SUPPLIED RECORDS
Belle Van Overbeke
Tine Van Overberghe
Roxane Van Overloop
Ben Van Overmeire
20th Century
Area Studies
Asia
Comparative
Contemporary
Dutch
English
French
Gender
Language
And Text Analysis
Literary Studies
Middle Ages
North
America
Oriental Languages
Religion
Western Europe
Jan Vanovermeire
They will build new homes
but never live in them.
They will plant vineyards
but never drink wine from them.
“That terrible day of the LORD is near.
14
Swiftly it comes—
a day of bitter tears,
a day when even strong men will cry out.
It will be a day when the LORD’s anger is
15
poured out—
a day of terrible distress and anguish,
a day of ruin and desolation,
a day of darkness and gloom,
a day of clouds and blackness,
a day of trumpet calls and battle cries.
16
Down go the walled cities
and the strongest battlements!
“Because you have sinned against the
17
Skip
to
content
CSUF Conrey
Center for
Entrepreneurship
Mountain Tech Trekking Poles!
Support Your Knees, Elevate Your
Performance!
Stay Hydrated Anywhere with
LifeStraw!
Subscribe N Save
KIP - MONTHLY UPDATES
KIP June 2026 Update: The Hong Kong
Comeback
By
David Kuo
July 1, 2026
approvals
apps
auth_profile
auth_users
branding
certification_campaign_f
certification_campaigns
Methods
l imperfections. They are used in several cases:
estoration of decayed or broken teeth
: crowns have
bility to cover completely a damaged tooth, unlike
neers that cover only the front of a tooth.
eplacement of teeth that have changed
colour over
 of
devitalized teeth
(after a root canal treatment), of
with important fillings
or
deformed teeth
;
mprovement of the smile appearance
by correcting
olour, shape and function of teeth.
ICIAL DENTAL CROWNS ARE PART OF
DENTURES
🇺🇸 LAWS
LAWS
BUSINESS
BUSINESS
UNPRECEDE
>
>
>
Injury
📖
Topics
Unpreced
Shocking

WORK REQUIRED
How many lines in the entries include "They"? Only the number is wanted.

EXERCISE SOLUTION
3